- _Input data_
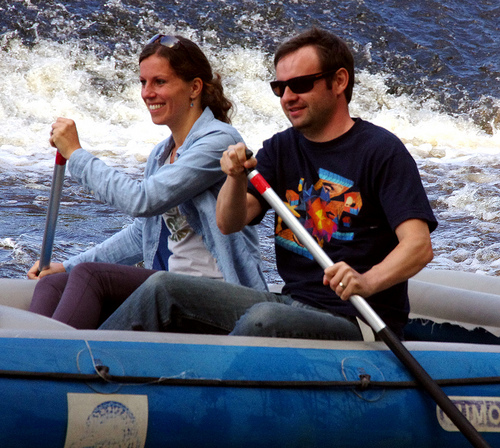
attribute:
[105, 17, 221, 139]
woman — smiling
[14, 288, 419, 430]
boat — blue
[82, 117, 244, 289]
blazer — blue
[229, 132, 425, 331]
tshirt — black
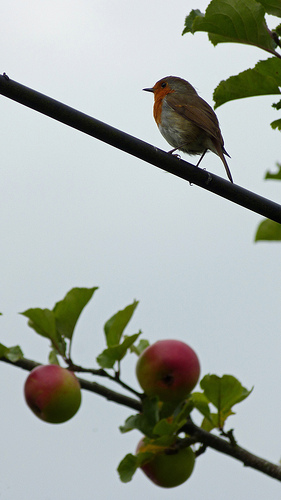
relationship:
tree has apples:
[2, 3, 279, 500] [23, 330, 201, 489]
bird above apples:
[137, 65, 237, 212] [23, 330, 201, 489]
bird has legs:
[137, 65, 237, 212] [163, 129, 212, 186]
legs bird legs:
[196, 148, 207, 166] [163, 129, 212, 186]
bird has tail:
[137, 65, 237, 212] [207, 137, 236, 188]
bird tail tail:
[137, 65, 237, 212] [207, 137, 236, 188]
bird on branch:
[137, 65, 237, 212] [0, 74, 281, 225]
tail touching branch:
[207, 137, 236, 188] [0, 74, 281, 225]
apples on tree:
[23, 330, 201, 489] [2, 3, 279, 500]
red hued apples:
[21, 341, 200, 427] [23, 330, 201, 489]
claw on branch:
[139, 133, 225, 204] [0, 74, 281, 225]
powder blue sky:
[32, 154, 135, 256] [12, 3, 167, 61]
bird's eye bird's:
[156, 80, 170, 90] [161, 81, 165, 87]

--

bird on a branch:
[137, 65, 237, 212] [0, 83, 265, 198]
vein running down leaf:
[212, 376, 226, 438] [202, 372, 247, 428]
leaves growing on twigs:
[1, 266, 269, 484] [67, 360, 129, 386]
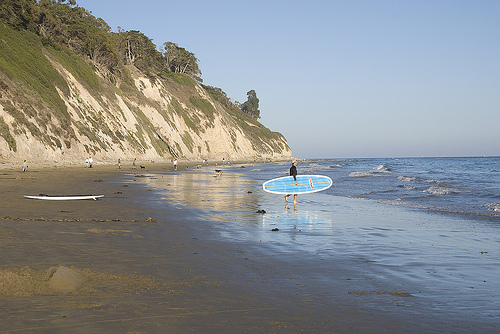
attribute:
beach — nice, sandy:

---

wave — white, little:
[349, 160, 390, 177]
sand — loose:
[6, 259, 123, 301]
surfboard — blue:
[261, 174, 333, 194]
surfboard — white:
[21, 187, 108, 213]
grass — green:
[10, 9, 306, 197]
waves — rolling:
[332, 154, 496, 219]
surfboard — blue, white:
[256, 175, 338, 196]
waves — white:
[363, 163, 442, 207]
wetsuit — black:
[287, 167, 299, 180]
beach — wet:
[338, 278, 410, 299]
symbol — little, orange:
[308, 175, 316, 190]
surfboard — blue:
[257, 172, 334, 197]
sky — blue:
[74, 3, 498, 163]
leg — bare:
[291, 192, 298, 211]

- _Work task_
Return each line of the listing above that contains the string "blue". Only case-sensitive matches count.

- _Output_
boat — blue
blazer — blue
powder blue sky:
surfboard — blue:
surfboard — blue, white:
surfboard — blue:
sky — blue:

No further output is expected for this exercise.